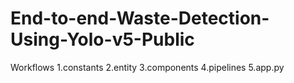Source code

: # End-to-end-Waste-Detection-Using-Yolo-v5-Public


Workflows
1.constants
2.entity
3.components
4.pipelines
5.app.py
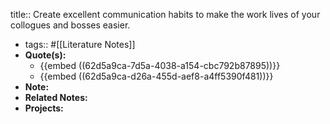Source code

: title:: Create excellent communication habits to make the work lives of your collogues and bosses easier.

- tags:: #[[Literature Notes]]
- **Quote(s):**
	- {{embed ((62d5a9ca-7d5a-4038-a154-cbc792b87895))}}
	- {{embed ((62d5a9ca-d26a-455d-aef8-a4ff5390f481))}}
- **Note:**
- **Related Notes:**
- **Projects:**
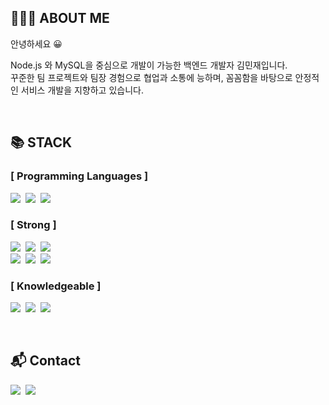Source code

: ## 👨🏻‍💻 ABOUT ME

안녕하세요 😀

Node.js 와 MySQL을 중심으로 개발이 가능한 백엔드 개발자 김민재입니다.
<br />
꾸준한 팀 프로젝트와 팀장 경험으로 협업과 소통에 능하며, 꼼꼼함을 바탕으로 안정적인 서비스 개발을 지향하고 있습니다.

<!-- <p>
<a href="https://minjman2659.notion.site/18cb65fa6c1f4f29b65b2a03c980368f" target="_blank"><img src="https://img.shields.io/badge/Resume-000000?style=for-the-badge&logo=Notion&logoColor=white"/></a>
</p> -->
  
<br/>

## 📚 STACK

### [ Programming Languages ]
<p>
<img src="https://img.shields.io/badge/Javascript-FFCA33?style=for-the-badge&logo=JavaScript&logoColor=white"/></a>&nbsp
<img src="https://img.shields.io/badge/HTML-E34F26?style=for-the-badge&logo=html5&logoColor=white"/></a>&nbsp
<img src="https://img.shields.io/badge/CSS-1572B6?style=for-the-badge&logo=css3&logoColor=white"/></a>
</p>

### [ Strong ]

<p>
<img src="https://img.shields.io/badge/Node.js-339933?style=for-the-badge&logo=node.js&logoColor=white"/></a>&nbsp
<img src="https://img.shields.io/badge/Express.js-000000?style=for-the-badge&logo=express&logoColor=white"/></a>&nbsp
<img src="https://img.shields.io/badge/MySQL-4479A1?style=for-the-badge&logo=mysql&logoColor=white"/></a><br>
<img src="https://img.shields.io/badge/Sequelize-52B0E7?style=for-the-badge&logo=Sequelize&logoColor=white"/></a>&nbsp
<img src="https://img.shields.io/badge/React-0088CC?style=for-the-badge&logo=react&logoColor=white"/></a>&nbsp
<img src="https://img.shields.io/badge/Git-EC6F26?style=for-the-badge&logo=git&logoColor=white"/></a>
</p>

### [ Knowledgeable ]

<p>
<img src="https://img.shields.io/badge/AWS-232F3E?style=for-the-badge&logo=Amazon AWS&logoColor=white"/></a>&nbsp
<img src="https://img.shields.io/badge/JWT-000000?style=for-the-badge&logo=json web tokens&logoColor=white"/></a>&nbsp
<img src="https://img.shields.io/badge/Redux-764ABC?style=for-the-badge&logo=redux&logoColor=white"/></a>
</p>

<br />

## 📬 Contact

<p>
  <a href="https://minjman2659.notion.site/minjman2659/16d5cc5769c84f4aacb11952a3625dfc" target="_blank"><img src="https://img.shields.io/badge/Blog-000000?style=for-the-badge&logo=Notion&logoColor=white"/></a>&nbsp
  <a href="mailto:minjman2659@gmail.com"><img src="https://img.shields.io/badge/Gmail-d14836?style=for-the-badge&logo=Gmail&logoColor=white&matilto:minjman2659@gmail.com"/></a>
</p>
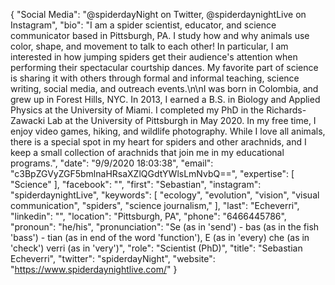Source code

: {
  "Social Media": "@spiderdayNight on Twitter, @spiderdaynightLive on Instagram",
  "bio": "I am a spider scientist, educator, and science communicator based in Pittsburgh, PA. I study how and why animals use color, shape, and movement to talk to each other! In particular, I am interested in how jumping spiders get their audience's attention when performing their spectacular courtship dances. My favorite part of science is sharing it with others through formal and informal teaching, science writing, social media, and outreach events.\n\nI was born in Colombia, and grew up in Forest Hills, NYC. In 2013, I earned a B.S. in Biology and Applied Physics at the University of Miami. I completed my PhD in the Richards-Zawacki Lab at the University of Pittsburgh in May 2020. In my free time, I enjoy video games, hiking, and wildlife photography. While I love all animals, there is a special spot in my heart for spiders and other arachnids, and I keep a small collection of arachnids that join me in my educational programs.",
  "date": "9/9/2020 18:03:38",
  "email": "c3BpZGVyZGF5bmlnaHRsaXZlQGdtYWlsLmNvbQ==",
  "expertise": [
    "Science"
  ],
  "facebook": "",
  "first": "Sebastian",
  "instagram": "spiderdaynightLive",
  "keywords": [
    "ecology",
    "evolution",
    "vision",
    "visual communication",
    "spiders",
    "science journalism,"
  ],
  "last": "Echeverri",
  "linkedin": "",
  "location": "Pittsburgh, PA",
  "phone": "6466445786",
  "pronoun": "he/his",
  "pronunciation": "Se (as in 'send') - bas (as in the fish 'bass') - tian (as in end of the word 'function'), E (as in 'every) che (as in 'check') verri (as in 'very')",
  "role": "Scientist (PhD)",
  "title": "Sebastian Echeverri",
  "twitter": "spiderdayNight",
  "website": "https://www.spiderdaynightlive.com/"
}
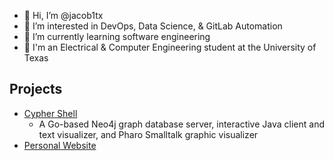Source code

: - 👋 Hi, I’m @jacob1tx
- 👀 I’m interested in DevOps, Data Science, & GitLab Automation
- 🌱 I’m currently learning software engineering
- 🏫 I'm an Electrical & Computer Engineering student at the University of Texas

Projects
--------
* [Cypher Shell](https://github.com/jacob1tx/pp-jgm3339)
  * A Go-based Neo4j graph database server, interactive Java client and text visualizer, and Pharo Smalltalk graphic visualizer
* [Personal Website](https://github.com/jacob1tx/jacob1tx.github.io)

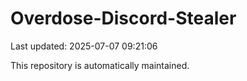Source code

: # Overdose-Discord-Stealer

Last updated: 2025-07-07 09:21:06

This repository is automatically maintained.
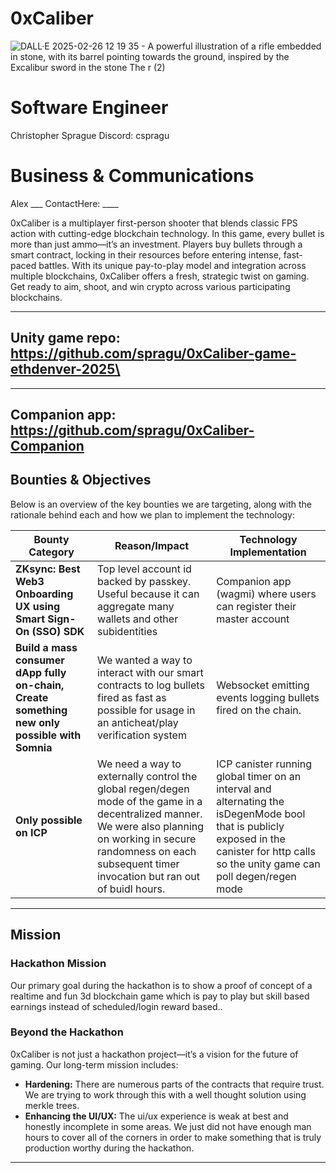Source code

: # 0xCaliber
![DALL·E 2025-02-26 12 19 35 - A powerful illustration of a rifle embedded in stone, with its barrel pointing towards the ground, inspired by the Excalibur sword in the stone  The r (2)](https://github.com/user-attachments/assets/765c9090-8c93-4434-970b-3476e80db0ee)

# Software Engineer
Christopher Sprague
Discord: cspragu

# Business & Communications
Alex ___
ContactHere: ____



0xCaliber is a multiplayer first-person shooter that blends classic FPS action with cutting-edge blockchain technology. In this game, every bullet is more than just ammo—it’s an investment. Players buy bullets through a smart contract, locking in their resources before entering intense, fast-paced battles. With its unique pay-to-play model and integration across multiple blockchains, 0xCaliber offers a fresh, strategic twist on gaming. Get ready to aim, shoot, and win crypto across various participating blockchains.

---
Unity game repo: https://github.com/spragu/0xCaliber-game-ethdenver-2025\
---
---
Companion app: https://github.com/spragu/0xCaliber-Companion
---

## Bounties & Objectives

Below is an overview of the key bounties we are targeting, along with the rationale behind each and how we plan to implement the technology:

| **Bounty Category**               | **Reason/Impact**                                          | **Technology Implementation**                                   |
|-----------------------------------|------------------------------------------------------------|-----------------------------------------------------------------|
| **ZKsync: Best Web3 Onboarding UX using Smart Sign-On (SSO) SDK**          | Top level account id backed by passkey. Useful because it can aggregate many wallets and other subidentities           | Companion app (wagmi) where users can register their master account     |
| **Build a mass consumer dApp fully on-chain, Create something new only possible with Somnia**          | We wanted a way to interact with our smart contracts to log bullets fired as fast as possible for usage in an anticheat/play verification system           | Websocket emitting events logging bullets fired on the chain.      |
| **Only possible on ICP**          | We need a way to externally control the global regen/degen mode of the game in a decentralized manner. We were also planning on working in secure randomness on each subsequent timer invocation but ran out of buidl hours.           | ICP canister running global timer on an interval and alternating the isDegenMode bool that is publicly exposed in the canister for http calls so the unity game can poll degen/regen mode      |

---

## Mission

### Hackathon Mission
Our primary goal during the hackathon is to show a proof of concept of a realtime and fun 3d blockchain game which is pay to play but skill based earnings instead of scheduled/login reward based..

### Beyond the Hackathon
0xCaliber is not just a hackathon project—it’s a vision for the future of gaming. Our long-term mission includes:

- **Hardening:** There are numerous parts of the contracts that require trust. We are trying to work through this with a well thought solution using merkle trees.
- **Enhancing the UI/UX:** The ui/ux experience is weak at best and honestly incomplete in some areas. We just did not have enough man hours to cover all of the corners in order to make something that is truly production worthy during the hackathon.

---
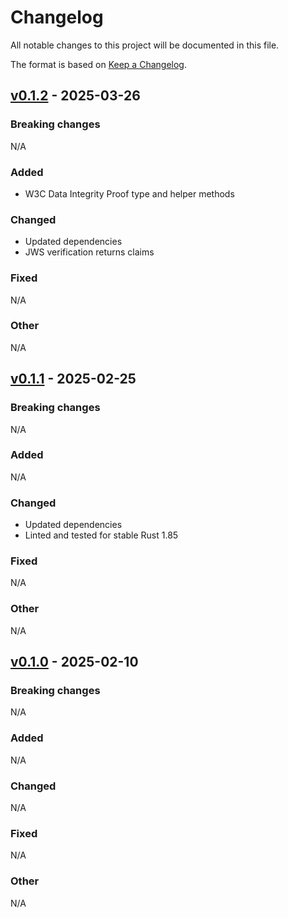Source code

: # Changelog

All notable changes to this project will be documented in this file.

The format is based on [Keep a Changelog](https://keepachangelog.com/en/1.0.0/).

## [v0.1.2](https://github.com/credibil/infosec/compare/v0.1.1...v0.1.2) - 2025-03-26

### Breaking changes

N/A

### Added

* W3C Data Integrity Proof type and helper methods

### Changed

* Updated dependencies
* JWS verification returns claims

### Fixed

N/A

### Other

N/A


## [v0.1.1](https://github.com/credibil/infosec/compare/v0.1.0...v0.1.1) - 2025-02-25

### Breaking changes

N/A

### Added

N/A

### Changed

* Updated dependencies
* Linted and tested for stable Rust 1.85

### Fixed

N/A

### Other

N/A

## [v0.1.0](https://github.com/credibil/infosec/compare/v0.1.0-beta.1...v0.1.0) - 2025-02-10

### Breaking changes

N/A

### Added

N/A

### Changed

N/A

### Fixed

N/A

### Other

N/A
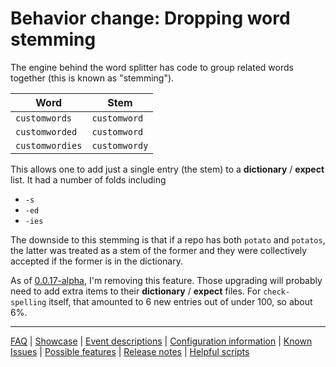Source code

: # Behavior change: Dropping word stemming

The engine behind the word splitter has code to group related words together (this is known as "stemming").

Word | Stem
--|--
`customwords` | `customword`
`customworded` | `customword` 
`customwordies` | `customwordy`

This allows one to add just a single entry (the stem) to a **dictionary** / **expect** list. It had a number of folds including

* `-s`
* `-ed`
* `-ies`
 
The downside to this stemming is that if a repo has both `potato` and `potatos`, the latter was treated as a stem of the former and they were collectively accepted if the former is in the dictionary.

As of [0.0.17-alpha](https://github.com/check-spelling/check-spelling/releases/tag/0.0.17-alpha), I'm removing this feature. Those upgrading will probably need to add extra items to their **dictionary** / **expect** files. For `check-spelling` itself, that amounted to 6 new entries out of under 100, so about 6%.

---
[FAQ](FAQ.md) | [Showcase](Showcase.md) | [Event descriptions](Event-descriptions.md) | [Configuration information](Configuration-information.md) | [Known Issues](Known-Issues.md) | [Possible features](Possible-features.md) | [Release notes](Release-notes.md) | [Helpful scripts](Helpful-scripts.md)

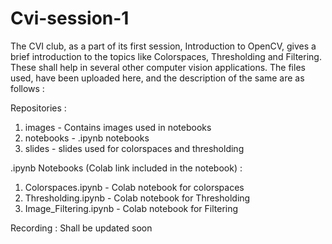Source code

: # Cvi-session-1
The CVI club, as a part of its first session, Introduction to OpenCV, gives a brief introduction to the topics like Colorspaces, Thresholding and Filtering. These shall help in several other computer vision applications. The files used, have been uploaded here, and the description of the same are as follows  : 

Repositories :
1) images - Contains images used in notebooks
2) notebooks - .ipynb notebooks
3) slides - slides used for colorspaces and thresholding

.ipynb Notebooks (Colab link included in the notebook) : 
1) Colorspaces.ipynb - Colab notebook for colorspaces
2) Thresholding.ipynb - Colab notebook for Thresholding
3) Image_Filtering.ipynb - Colab notebook for Filtering

Recording :
Shall be updated soon  





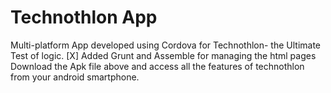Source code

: # Technothlon App
Multi-platform App developed using Cordova for Technothlon- the Ultimate Test of logic.
[X] Added Grunt and Assemble for managing the html pages
Download the Apk file above and access all the features of technothlon from your android smartphone.
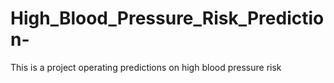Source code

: # High_Blood_Pressure_Risk_Prediction-
This is a project operating predictions on high blood pressure risk
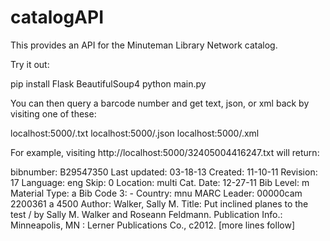 catalogAPI
==========
This provides an API for the Minuteman Library Network catalog.

Try it out:

pip install Flask BeautifulSoup4
python main.py

You can then query a barcode number and get text, json, or xml back by
visiting one of these:

localhost:5000/<barcode>.txt
localhost:5000/<barcode>.json
localhost:5000/<barcode>.xml

For example, visiting http://localhost:5000/32405004416247.txt will return:

bibnumber: B29547350
Last updated: 03-18-13
Created: 11-10-11
Revision: 17
Language: eng
Skip: 0
Location: multi
Cat. Date: 12-27-11
Bib Level: m
Material Type: a
Bib Code 3: -
Country: mnu
MARC Leader: 00000cam  2200361 a 4500
Author: Walker, Sally M.
Title: Put inclined planes to the test / by Sally M. Walker and Roseann Feldmann.
Publication Info.: Minneapolis, MN : Lerner Publications Co., c2012.
[more lines follow]
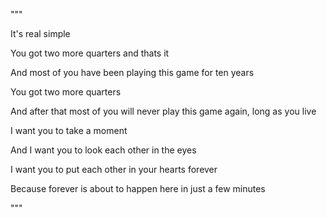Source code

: """

It's real simple

You got two more quarters and thats it

And most of you have been playing this game for ten years

You got two more quarters

And after that most of you will never play this game again, long as you live

I want you to take a moment

And I want you to look each other in the eyes

I want you to put each other in your hearts forever

Because forever is about to happen here in just a few minutes

"""
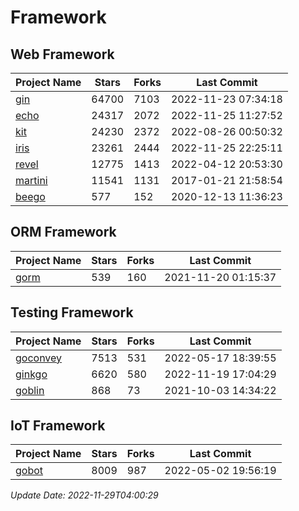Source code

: # Framework

## Web Framework
| Project Name | Stars | Forks | Last Commit |
| ------------ | ----- | ----- | ----------- |
| [gin](https://github.com/gin-gonic/gin) | 64700 | 7103 | 2022-11-23 07:34:18 |
| [echo](https://github.com/labstack/echo) | 24317 | 2072 | 2022-11-25 11:27:52 |
| [kit](https://github.com/go-kit/kit) | 24230 | 2372 | 2022-08-26 00:50:32 |
| [iris](https://github.com/kataras/iris) | 23261 | 2444 | 2022-11-25 22:25:11 |
| [revel](https://github.com/revel/revel) | 12775 | 1413 | 2022-04-12 20:53:30 |
| [martini](https://github.com/go-martini/martini) | 11541 | 1131 | 2017-01-21 21:58:54 |
| [beego](https://github.com/astaxie/beego) | 577 | 152 | 2020-12-13 11:36:23 |

## ORM Framework
| Project Name | Stars | Forks | Last Commit |
| ------------ | ----- | ----- | ----------- |
| [gorm](https://github.com/jinzhu/gorm) | 539 | 160 | 2021-11-20 01:15:37 |

## Testing Framework
| Project Name | Stars | Forks | Last Commit |
| ------------ | ----- | ----- | ----------- |
| [goconvey](https://github.com/smartystreets/goconvey) | 7513 | 531 | 2022-05-17 18:39:55 |
| [ginkgo](https://github.com/onsi/ginkgo) | 6620 | 580 | 2022-11-19 17:04:29 |
| [goblin](https://github.com/franela/goblin) | 868 | 73 | 2021-10-03 14:34:22 |

## IoT Framework
| Project Name | Stars | Forks | Last Commit |
| ------------ | ----- | ----- | ----------- |
| [gobot](https://github.com/hybridgroup/gobot) | 8009 | 987 | 2022-05-02 19:56:19 |

*Update Date: 2022-11-29T04:00:29*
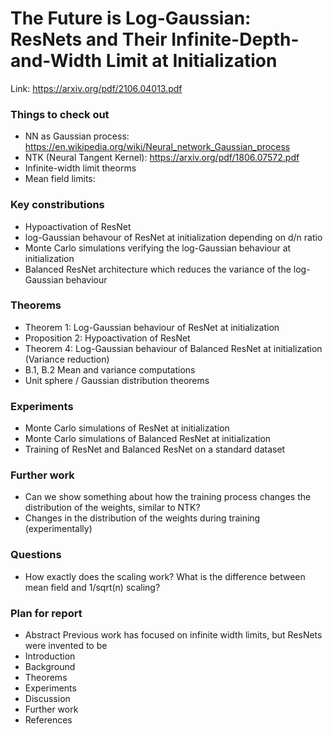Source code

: # The Future is Log-Gaussian: ResNets and Their Infinite-Depth-and-Width Limit at Initialization

Link: https://arxiv.org/pdf/2106.04013.pdf

### Things to check out
- NN as Gaussian process: https://en.wikipedia.org/wiki/Neural_network_Gaussian_process
- NTK (Neural Tangent Kernel): https://arxiv.org/pdf/1806.07572.pdf
- Infinite-width limit theorms
- Mean field limits:

### Key constributions
- Hypoactivation of ResNet
- log-Gaussian behavour of ResNet at initialization depending on d/n ratio
- Monte Carlo simulations verifying the log-Gaussian behaviour at initialization
- Balanced ResNet architecture which reduces the variance of the log-Gaussian behaviour

### Theorems
- Theorem 1: Log-Gaussian behaviour of ResNet at initialization
- Proposition 2: Hypoactivation of  ResNet
- Theorem 4: Log-Gaussian behaviour of Balanced ResNet at initialization (Variance reduction)
- B.1, B.2 Mean and variance computations
- Unit sphere / Gaussian distribution theorems

### Experiments
- Monte Carlo simulations of ResNet at initialization
- Monte Carlo simulations of Balanced ResNet at initialization
- Training of ResNet and Balanced ResNet on a standard dataset

### Further work
- Can we show something about how the training process changes the distribution of the weights, similar to NTK?
- Changes in the distribution of the weights during training (experimentally)

### Questions
- How exactly does the scaling work? What is the difference between mean field and 1/sqrt(n) scaling? 

### Plan for report
- Abstract
Previous work has focused on infinite width limits, but ResNets were invented to be 
- Introduction
- Background
- Theorems
- Experiments
- Discussion
- Further work
- References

**Task statement:** Although the records above contain pictures, the copy must not; set down exactly the lines from the one with "And I want you to look each other in the eyes" up to and including the one with "2021-10-03 14:34:22 |".

**Answer section:**
And I want you to look each other in the eyes

I want you to put each other in your hearts forever

Because forever is about to happen here in just a few minutes

"""
Source code

: # Framework

## Web Framework
| Project Name | Stars | Forks | Last Commit |
| ------------ | ----- | ----- | ----------- |
| [gin](https://github.com/gin-gonic/gin) | 64700 | 7103 | 2022-11-23 07:34:18 |
| [echo](https://github.com/labstack/echo) | 24317 | 2072 | 2022-11-25 11:27:52 |
| [kit](https://github.com/go-kit/kit) | 24230 | 2372 | 2022-08-26 00:50:32 |
| [iris](https://github.com/kataras/iris) | 23261 | 2444 | 2022-11-25 22:25:11 |
| [revel](https://github.com/revel/revel) | 12775 | 1413 | 2022-04-12 20:53:30 |
| [martini](https://github.com/go-martini/martini) | 11541 | 1131 | 2017-01-21 21:58:54 |
| [beego](https://github.com/astaxie/beego) | 577 | 152 | 2020-12-13 11:36:23 |

## ORM Framework
| Project Name | Stars | Forks | Last Commit |
| ------------ | ----- | ----- | ----------- |
| [gorm](https://github.com/jinzhu/gorm) | 539 | 160 | 2021-11-20 01:15:37 |

## Testing Framework
| Project Name | Stars | Forks | Last Commit |
| ------------ | ----- | ----- | ----------- |
| [goconvey](https://github.com/smartystreets/goconvey) | 7513 | 531 | 2022-05-17 18:39:55 |
| [ginkgo](https://github.com/onsi/ginkgo) | 6620 | 580 | 2022-11-19 17:04:29 |
| [goblin](https://github.com/franela/goblin) | 868 | 73 | 2021-10-03 14:34:22 |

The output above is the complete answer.